Taking the benefits of the virtual reality (VR) technology in healthcare sector to a new level, doctors at Royal London Hospital recently livestreamed in 360 degrees an operation conducted upon a 70-year colon cancer patient using the VR technology.
Carried out by the leading cancer surgeon Dr. Shafi Ahmed, the entire procedure was watched live by medical students from the hospital and Queen Mary University Hospital though Google Cardboard VR headsets and smartphones, London-based newspaper Evening Standard reported.
People also watched the livestreaming by downloading an app on their smartphones. The operation was filmed on two 360 degrees cameras with multiple lenses.
In 2014, Dr Ahmed performed the world's first live-stream of an operation using Google Glass which was watched live by nearly 13,000 students around the world.
A few enhancements and a piece of software can also make the eye-wearable device ready to help people with autism - a developmental disability known to cause communication and behavioural challenges.
A software has been designed to help those with autism make eye contact, engage in conversations and more easily read social situations, said a report on wbir.com.
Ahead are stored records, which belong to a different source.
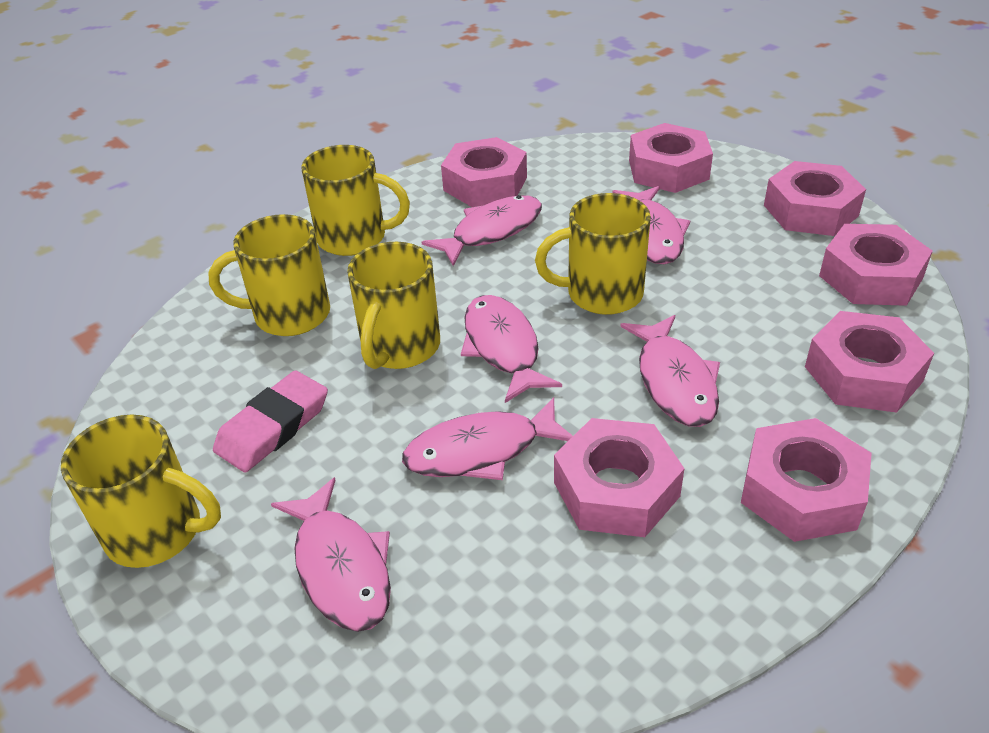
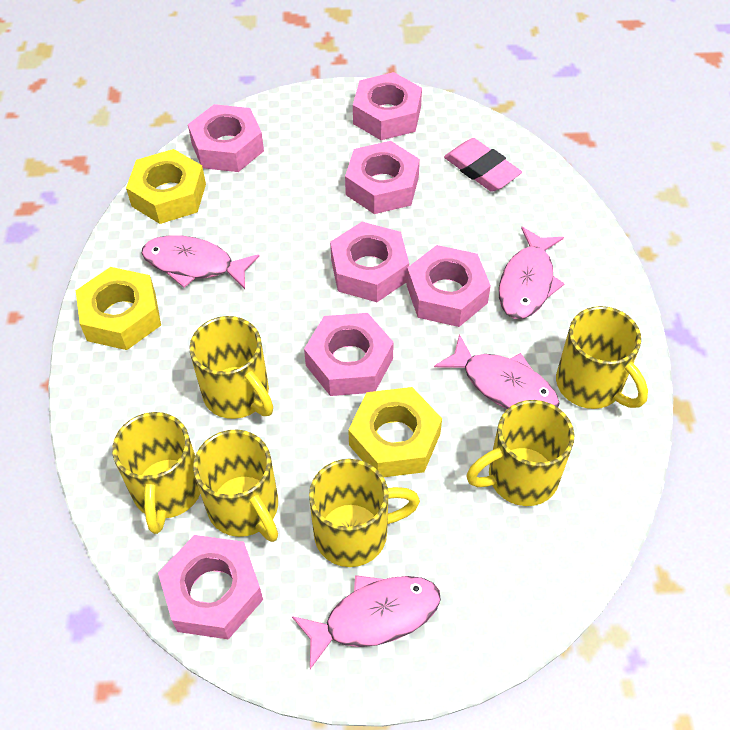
pink fish: [271,477,391,632] [402,397,573,480] [422,195,542,266] [461,295,562,403] [612,186,690,264] [620,315,720,427] = 6 -> [141,235,259,289] [292,575,441,669] [434,334,559,409] [499,227,565,319] = 4
yellow mug: [61,414,221,568] [208,214,330,336] [301,145,410,256] [347,242,440,369] [535,193,651,315] = 5 -> [112,412,200,534] [189,316,273,419] [193,430,278,542] [309,459,420,567] [466,400,574,506] [556,306,648,409] = 6
yellow nut: none = 0 -> [76,267,161,350] [126,149,206,224] [348,387,442,477] = 3

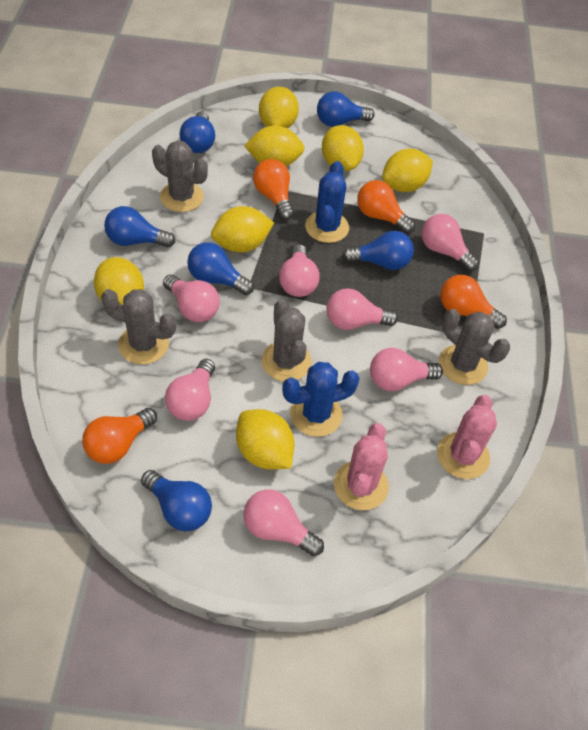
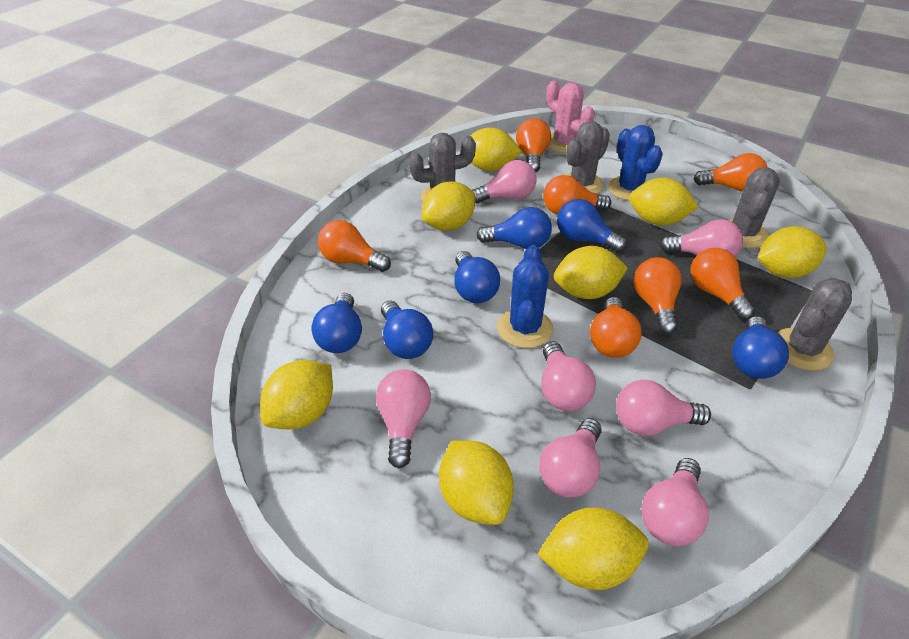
orange light bulb: [82,408,157,464] [253,159,294,220] [357,180,415,234] [440,275,507,329] = 4 -> [318,220,391,272] [516,118,551,172] [543,175,611,214] [590,297,641,358] [633,257,682,335] [690,248,755,320] [693,153,767,191] = 7
pink cactus: [334,423,389,510] [437,395,497,479] = 2 -> [546,81,595,153] = 1
yellow lemon: [94,257,144,305] [211,206,274,252] [236,409,295,469] [244,126,305,166] [259,87,299,129] [322,125,364,171] [382,149,433,192] = 7 -> [260,360,333,429] [422,182,475,231] [439,440,514,525] [470,127,522,171] [537,507,648,590] [554,246,628,299] [629,178,699,226] [757,226,827,278] = 8

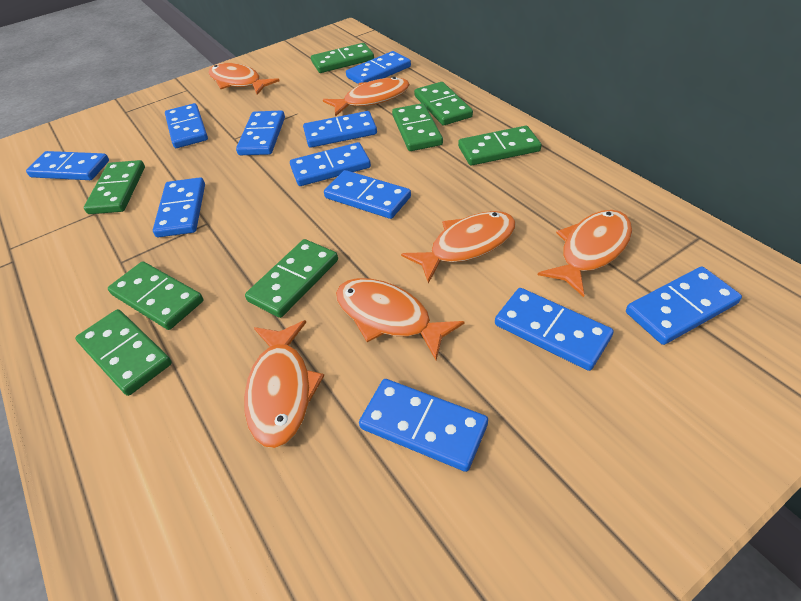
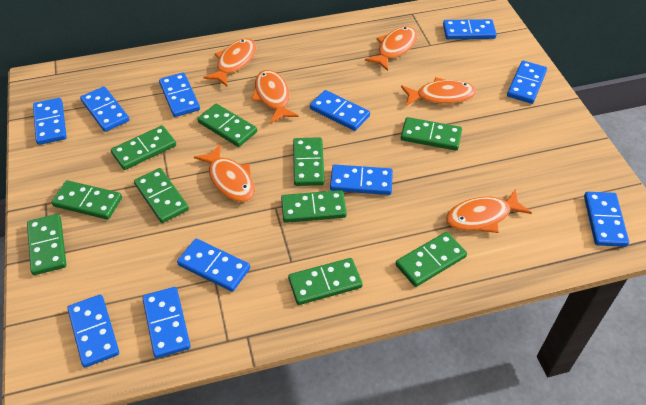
green domino: [75,309,172,396] [84,160,145,214] [108,261,203,330] [245,239,338,318] [311,43,374,73] [392,103,443,151] [414,82,473,126] [458,126,542,166] = 8 -> [27,214,66,275] [51,180,122,220] [111,125,176,170] [134,168,189,223] [197,104,257,147] [281,190,347,223] [288,258,363,305] [293,137,325,186] [396,232,467,287] [401,117,462,151] = 10

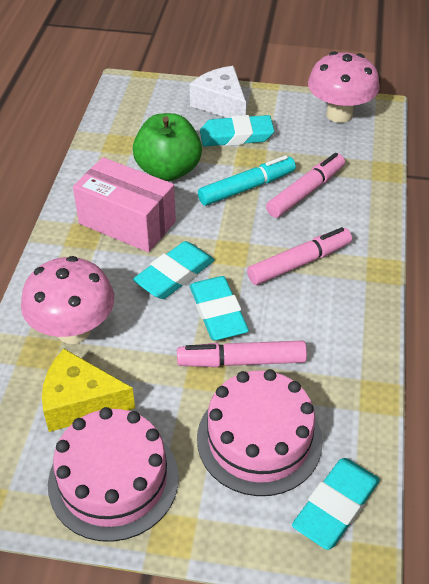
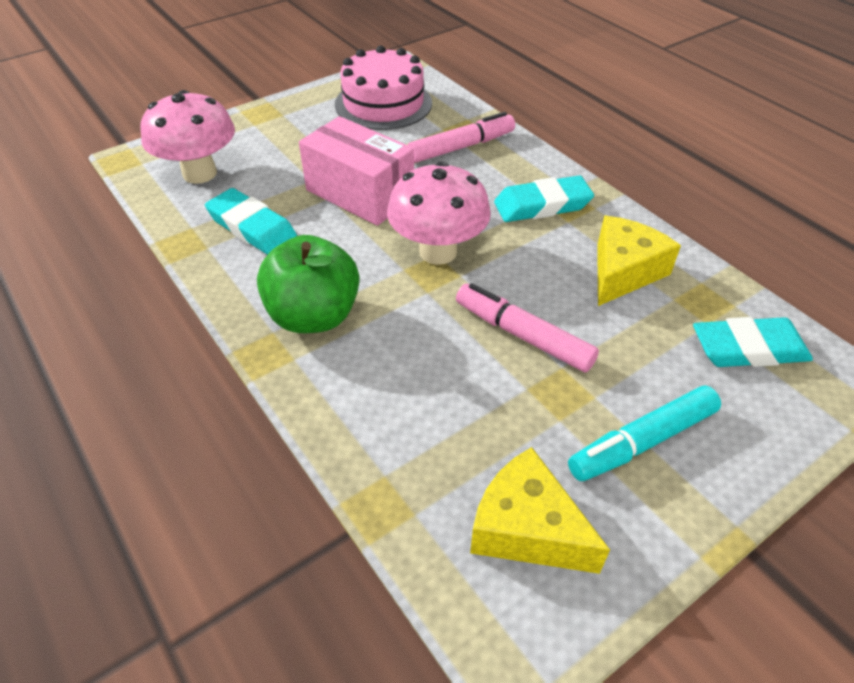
pink cake: [48,407,179,542] [197,369,323,496] = 2 -> [335,45,432,130] = 1
pink marker: [177,340,307,367] [247,227,352,285] [266,153,345,218] = 3 -> [408,112,515,163] [456,283,599,372] = 2
turquoise eraser: [133,241,215,299] [190,276,249,341] [200,115,274,146] [292,458,380,550] = 4 -> [205,188,297,255] [494,176,594,222] [693,317,813,367] = 3
white cheese: [189,66,246,118] = 1 -> none = 0
yellow cheese: [42,348,135,432] = 1 -> [470,447,610,574] [597,216,681,306] = 2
"It coaches eye contact directly, rewarding points to the child or adult with autism. Then, when they look at someone in the eye, their little computer screen shows the emotions the other person is feeling," said Ned Sahin, CEO and founder of Brain Power.
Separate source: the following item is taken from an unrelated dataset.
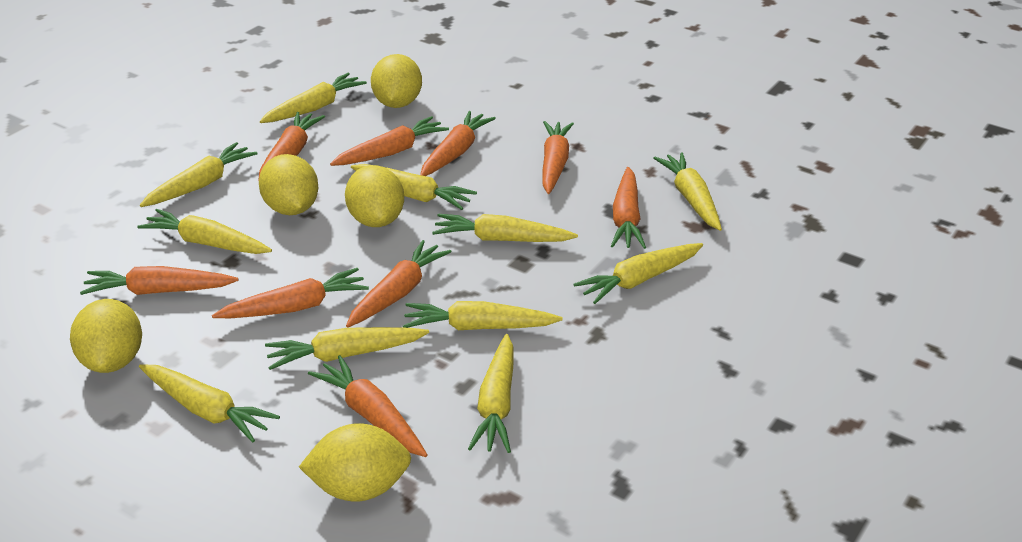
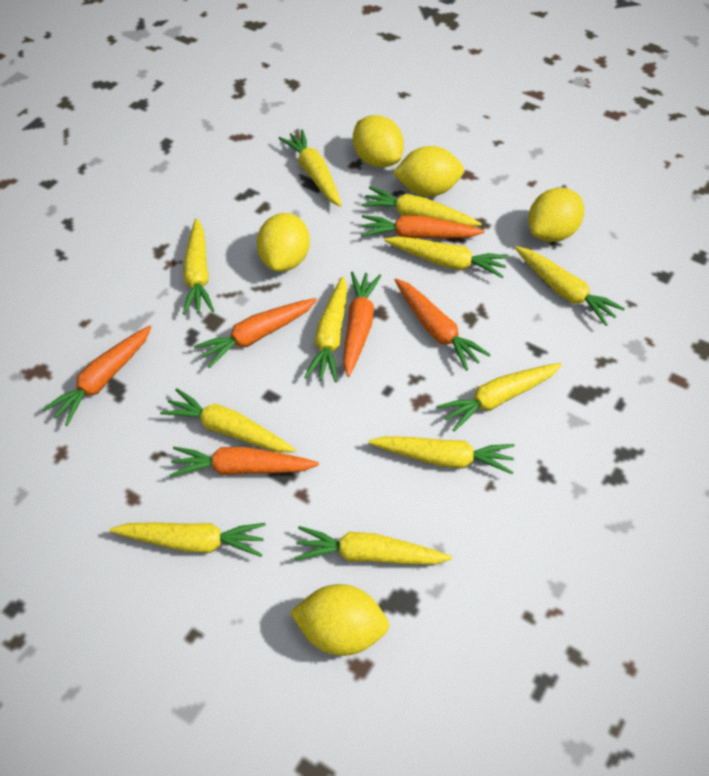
orange carrot: [80,266,238,295] [212,268,369,318] [259,112,325,177] [308,355,428,457] [330,116,449,166] [346,240,451,328] [420,111,496,176] [542,121,574,194] [611,167,646,249] = 9 -> [42,326,151,426] [169,447,319,477] [194,298,317,368] [343,271,381,377] [361,215,485,238] [395,278,491,371] = 6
The Brain Power system adds enhancements to the Google Glass or other wearable technology and then a suite of software.
"A mom can speak to her child through the device and actually see what he is seeing. We activate the camera so it becomes a remote version of her eyes," Sahin was quoted as saying.
The glasses can help make someone relax by playing soft music and even has a solution to the fear of "wandering".
Clinical trials for the new technology will begin this fall at Harvard Medical School.